Weston-super-Mare ‘open ground’ for drug deals?
PUBLISHED: 09:50 29 July 2015 | UPDATED: 10:03 29 July 2015
DARK footpaths and alleyways are said to be ‘open ground’ for the sale of illegal drugs in Weston-super-Mare, where fear of arrest is ‘non-existent’, according to a senior councillor.
Police are promising Weston is not an open environment for criminal activity, but the councillor says people are increasingly coming forward to raise concerns over a perceived rise in drug dealing in Weston.
Councillor John Crockford-Hawley has also warned the town may be becoming a ‘dumping ground’ for people recovering from addiction.
He said Weston could be going back to the days where it had an over-abundance of rehab centres, and said the expanding ‘recovery industry’ is having a ‘detrimental’ effect on parts of the town centre.
But newly-appointed Chief Inspector for North Somerset Tina Robinson told the Mercury: “Weston is not open ground for drug dealing.
“If we have information there is drug dealing happening and the public tell us about it, we will respond to it.”
Cllr Crockford-Hawley has described areas of Weston, including alleyways down the side of churches, where he has been told people are selling drugs.
But police have said the perception drug dealing is on the rise is not a true reflection of the situation.
Cllr Crockford-Hawley said at a North Somerset Council meeting: “Several Weston residents have spoken to me recently about their fears of Weston’s continuing, even growing, attraction as a place to house and help those suffering from, recovering from, or attempting to recover from drug or alcohol self-abuse and the detrimental effects which some parts of this ‘recovery industry’ seem to be having on certain residential areas of the town where behaviour is said to be increasingly challenging.
“Would the executive members enquire of the police why some parts of this town are said to be open ground for the trading of illegal drugs, where fear of apprehension seems to be non-existent?”
Chief Insp Tina Robinson has a background in dealing with organised crime, including drug dealers.
She said: “Weston is not an open environment for criminal activity.
“It is a safe place for tourists and residents and if there are problems in certain areas, we want the public to tell us so we can enforce and provide safeguarding.
“There are two strands: dealing with organised crime groups and breaking into them and also about tackling the lower tier, who create that fear of crime and antisocial behaviour.
“There are the more protracted investigations which take a little bit more time.
“With some of the organised crime groups over the last few years, there has been a real impact in taking them out.”
People have voiced their concerns to Cllr Crockford-Hawley about rehab centres in Weston expanding.
He said: “There are some very visual issues in Weston.
“People are coming to Weston to sell their drugs and there is a big question to be asked about the increase interest in opening of rehab centres.
“Weston is beginning again to take on the role of a dumping ground and I am led to believe there are some other local authorities which send their more difficult residents to Weston for treatment.”
An area for concern has been the possible expansion of one Weston rehab centre, which has moved into a derelict guest house in Upper Church Road.
The council has carried out a site visit, and served a planning contravention notice to find out if there is a breach of planning.
Chief Insp Robinson said: “Drug rehabs have been reduced.

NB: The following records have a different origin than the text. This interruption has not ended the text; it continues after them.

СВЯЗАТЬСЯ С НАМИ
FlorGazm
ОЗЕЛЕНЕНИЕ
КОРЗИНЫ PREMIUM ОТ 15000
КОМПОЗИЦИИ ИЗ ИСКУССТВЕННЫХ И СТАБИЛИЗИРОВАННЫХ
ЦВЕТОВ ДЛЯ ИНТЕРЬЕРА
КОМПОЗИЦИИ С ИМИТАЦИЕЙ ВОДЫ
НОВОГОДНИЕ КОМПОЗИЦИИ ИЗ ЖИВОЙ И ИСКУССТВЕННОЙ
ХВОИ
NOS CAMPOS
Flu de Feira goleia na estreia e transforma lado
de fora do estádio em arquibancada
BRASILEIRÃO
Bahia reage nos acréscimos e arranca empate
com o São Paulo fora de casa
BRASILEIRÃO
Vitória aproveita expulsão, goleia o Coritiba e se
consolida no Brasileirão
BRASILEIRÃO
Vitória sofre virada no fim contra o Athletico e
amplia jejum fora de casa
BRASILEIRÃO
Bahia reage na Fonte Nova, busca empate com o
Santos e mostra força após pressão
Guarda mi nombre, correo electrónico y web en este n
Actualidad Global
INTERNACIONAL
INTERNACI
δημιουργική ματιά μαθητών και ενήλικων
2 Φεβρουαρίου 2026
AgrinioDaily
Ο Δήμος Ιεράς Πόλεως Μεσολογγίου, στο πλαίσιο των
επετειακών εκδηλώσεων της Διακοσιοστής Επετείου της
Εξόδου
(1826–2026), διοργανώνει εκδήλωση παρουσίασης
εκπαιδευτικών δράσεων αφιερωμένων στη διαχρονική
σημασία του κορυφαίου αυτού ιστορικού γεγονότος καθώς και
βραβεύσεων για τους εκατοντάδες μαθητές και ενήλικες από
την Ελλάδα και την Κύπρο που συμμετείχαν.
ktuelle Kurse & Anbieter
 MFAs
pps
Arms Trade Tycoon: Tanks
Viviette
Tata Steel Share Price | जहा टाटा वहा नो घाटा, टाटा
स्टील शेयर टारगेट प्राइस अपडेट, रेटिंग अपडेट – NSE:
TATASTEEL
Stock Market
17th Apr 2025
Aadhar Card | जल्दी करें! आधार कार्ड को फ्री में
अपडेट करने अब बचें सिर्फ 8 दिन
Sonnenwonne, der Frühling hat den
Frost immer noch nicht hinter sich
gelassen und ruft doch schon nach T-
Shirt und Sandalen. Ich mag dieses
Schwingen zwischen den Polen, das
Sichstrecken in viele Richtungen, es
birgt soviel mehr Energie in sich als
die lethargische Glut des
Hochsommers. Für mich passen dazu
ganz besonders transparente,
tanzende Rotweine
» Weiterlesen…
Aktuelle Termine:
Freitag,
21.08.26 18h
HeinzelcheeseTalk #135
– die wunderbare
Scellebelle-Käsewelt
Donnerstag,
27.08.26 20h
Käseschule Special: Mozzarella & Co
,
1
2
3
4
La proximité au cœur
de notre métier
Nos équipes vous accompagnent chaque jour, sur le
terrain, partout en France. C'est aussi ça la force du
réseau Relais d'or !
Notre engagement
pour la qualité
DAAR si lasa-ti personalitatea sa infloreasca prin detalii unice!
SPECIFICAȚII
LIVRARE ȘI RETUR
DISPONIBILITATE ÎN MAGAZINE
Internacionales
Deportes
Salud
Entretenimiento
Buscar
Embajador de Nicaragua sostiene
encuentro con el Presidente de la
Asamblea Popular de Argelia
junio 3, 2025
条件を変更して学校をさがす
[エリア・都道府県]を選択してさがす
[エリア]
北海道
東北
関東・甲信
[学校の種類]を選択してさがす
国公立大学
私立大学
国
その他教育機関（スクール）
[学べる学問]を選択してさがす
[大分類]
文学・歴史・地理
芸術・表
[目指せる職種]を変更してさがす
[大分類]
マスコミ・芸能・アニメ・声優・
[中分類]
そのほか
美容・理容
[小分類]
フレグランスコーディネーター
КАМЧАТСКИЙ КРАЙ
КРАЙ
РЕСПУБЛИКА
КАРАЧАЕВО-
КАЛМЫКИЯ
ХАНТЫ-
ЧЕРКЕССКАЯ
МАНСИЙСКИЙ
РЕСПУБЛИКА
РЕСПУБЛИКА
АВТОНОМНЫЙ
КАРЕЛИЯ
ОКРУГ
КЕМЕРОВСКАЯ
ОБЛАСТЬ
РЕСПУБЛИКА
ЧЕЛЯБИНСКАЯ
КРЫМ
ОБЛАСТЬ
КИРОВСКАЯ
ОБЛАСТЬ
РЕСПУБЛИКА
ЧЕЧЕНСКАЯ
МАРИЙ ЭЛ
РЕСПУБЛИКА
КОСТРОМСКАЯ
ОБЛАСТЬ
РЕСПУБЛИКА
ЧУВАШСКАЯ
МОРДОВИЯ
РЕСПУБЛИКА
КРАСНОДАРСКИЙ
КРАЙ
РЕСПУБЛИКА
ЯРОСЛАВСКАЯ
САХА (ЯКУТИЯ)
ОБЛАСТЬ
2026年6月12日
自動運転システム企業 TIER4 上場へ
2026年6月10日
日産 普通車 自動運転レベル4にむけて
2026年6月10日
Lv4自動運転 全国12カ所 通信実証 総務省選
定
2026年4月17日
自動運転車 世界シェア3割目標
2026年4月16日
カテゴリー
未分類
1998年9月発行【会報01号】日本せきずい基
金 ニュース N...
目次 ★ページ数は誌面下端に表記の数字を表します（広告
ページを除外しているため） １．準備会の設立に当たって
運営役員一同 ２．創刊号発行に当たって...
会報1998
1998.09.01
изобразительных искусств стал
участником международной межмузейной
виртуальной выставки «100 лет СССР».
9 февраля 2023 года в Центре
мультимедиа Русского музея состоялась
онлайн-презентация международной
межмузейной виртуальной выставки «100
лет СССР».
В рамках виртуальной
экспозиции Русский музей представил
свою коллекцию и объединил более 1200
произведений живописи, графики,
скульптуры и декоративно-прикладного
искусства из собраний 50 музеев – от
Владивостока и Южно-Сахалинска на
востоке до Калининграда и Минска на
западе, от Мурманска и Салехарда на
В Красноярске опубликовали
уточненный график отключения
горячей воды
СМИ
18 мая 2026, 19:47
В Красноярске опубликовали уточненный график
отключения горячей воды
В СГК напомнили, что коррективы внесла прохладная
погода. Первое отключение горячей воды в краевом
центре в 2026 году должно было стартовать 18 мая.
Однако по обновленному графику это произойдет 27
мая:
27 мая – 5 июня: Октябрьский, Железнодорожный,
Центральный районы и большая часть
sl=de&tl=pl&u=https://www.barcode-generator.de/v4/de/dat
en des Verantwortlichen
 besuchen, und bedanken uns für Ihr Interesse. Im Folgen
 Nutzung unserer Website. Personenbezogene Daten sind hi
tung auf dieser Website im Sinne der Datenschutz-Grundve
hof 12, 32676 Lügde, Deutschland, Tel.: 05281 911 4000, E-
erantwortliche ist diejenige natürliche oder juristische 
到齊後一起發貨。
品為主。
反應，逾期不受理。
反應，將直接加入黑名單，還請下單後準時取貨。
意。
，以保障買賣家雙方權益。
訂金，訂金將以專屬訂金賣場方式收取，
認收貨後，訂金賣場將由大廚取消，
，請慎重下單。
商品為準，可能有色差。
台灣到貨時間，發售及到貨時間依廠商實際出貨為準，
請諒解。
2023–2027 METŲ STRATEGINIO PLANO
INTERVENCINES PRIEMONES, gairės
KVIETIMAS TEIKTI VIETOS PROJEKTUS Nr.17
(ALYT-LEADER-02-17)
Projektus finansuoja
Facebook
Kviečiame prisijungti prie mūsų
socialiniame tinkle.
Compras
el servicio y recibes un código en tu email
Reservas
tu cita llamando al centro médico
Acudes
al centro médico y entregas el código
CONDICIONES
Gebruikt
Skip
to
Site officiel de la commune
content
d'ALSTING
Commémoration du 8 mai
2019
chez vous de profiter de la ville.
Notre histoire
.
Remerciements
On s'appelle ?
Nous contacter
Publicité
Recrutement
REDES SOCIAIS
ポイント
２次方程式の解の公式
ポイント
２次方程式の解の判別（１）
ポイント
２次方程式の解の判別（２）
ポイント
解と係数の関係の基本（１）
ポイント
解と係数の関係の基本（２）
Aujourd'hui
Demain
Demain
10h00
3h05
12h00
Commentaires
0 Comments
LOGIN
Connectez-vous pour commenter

Historically in Weston for some reason, the town took a huge amount of rehab centres. Those are massively reduced now.”
But the key message from police is people need to report if they see something out of the ordinary, which can include cars coming and going at all hours or people congregating in dark alleyways.
Chief Insp Robinson said: “If members of the public come to us then we can at least investigate and see if there is activity we need to be taking.
“We need people to come forward. We can send resources if something is ongoing.
“Investigations are like a jigsaw puzzle. One tiny piece may on its own seem meaningless, but we may need it for a larger investigation.
“Neighbourhood teams are working in areas more dealers operate in the community but there will be other investigations which take longer, and that’s necessary.”